## Activity:
Would you copy all lines in the data that contain the word "pixel"?
── Input
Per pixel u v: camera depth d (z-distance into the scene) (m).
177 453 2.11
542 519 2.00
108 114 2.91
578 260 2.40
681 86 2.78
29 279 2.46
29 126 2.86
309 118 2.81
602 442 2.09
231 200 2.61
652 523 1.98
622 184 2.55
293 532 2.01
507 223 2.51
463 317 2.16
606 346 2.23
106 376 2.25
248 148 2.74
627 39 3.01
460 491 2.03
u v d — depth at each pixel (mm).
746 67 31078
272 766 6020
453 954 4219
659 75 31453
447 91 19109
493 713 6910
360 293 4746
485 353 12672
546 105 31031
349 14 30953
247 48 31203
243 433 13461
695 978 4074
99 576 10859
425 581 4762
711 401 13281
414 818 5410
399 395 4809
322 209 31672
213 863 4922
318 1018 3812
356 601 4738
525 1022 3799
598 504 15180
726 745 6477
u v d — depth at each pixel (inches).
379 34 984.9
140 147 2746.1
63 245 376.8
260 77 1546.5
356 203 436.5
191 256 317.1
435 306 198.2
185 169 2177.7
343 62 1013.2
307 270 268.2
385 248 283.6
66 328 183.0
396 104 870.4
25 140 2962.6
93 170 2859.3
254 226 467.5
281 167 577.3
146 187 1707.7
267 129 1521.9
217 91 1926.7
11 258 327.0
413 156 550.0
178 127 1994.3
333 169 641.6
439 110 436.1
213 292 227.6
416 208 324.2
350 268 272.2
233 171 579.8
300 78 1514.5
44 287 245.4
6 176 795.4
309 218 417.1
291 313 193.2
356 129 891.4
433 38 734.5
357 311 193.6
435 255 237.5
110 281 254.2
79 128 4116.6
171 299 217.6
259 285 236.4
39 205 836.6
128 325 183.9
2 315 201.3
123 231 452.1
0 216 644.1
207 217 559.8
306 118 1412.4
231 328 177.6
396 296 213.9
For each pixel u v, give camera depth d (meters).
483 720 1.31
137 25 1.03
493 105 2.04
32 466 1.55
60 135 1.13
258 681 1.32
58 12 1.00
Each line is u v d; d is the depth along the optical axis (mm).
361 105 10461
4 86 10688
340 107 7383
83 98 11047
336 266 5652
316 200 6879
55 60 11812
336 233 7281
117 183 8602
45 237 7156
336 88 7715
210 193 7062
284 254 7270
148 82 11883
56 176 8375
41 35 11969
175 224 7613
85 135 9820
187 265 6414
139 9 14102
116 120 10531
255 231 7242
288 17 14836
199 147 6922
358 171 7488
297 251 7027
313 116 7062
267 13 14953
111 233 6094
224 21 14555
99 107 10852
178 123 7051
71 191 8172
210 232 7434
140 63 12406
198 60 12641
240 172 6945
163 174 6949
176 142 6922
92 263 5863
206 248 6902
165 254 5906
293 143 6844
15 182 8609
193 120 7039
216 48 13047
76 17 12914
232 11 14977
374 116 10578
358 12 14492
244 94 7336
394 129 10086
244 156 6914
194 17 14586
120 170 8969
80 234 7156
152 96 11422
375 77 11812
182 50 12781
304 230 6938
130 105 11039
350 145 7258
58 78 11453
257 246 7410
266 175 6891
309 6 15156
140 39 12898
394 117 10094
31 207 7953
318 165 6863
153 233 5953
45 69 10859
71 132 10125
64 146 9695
────
## Reply:
Per pixel u v: camera depth d (z-distance into the scene) (m).
u v d — depth at each pixel (mm).
u v d — depth at each pixel (inches).
For each pixel u v, give camera depth d (meters).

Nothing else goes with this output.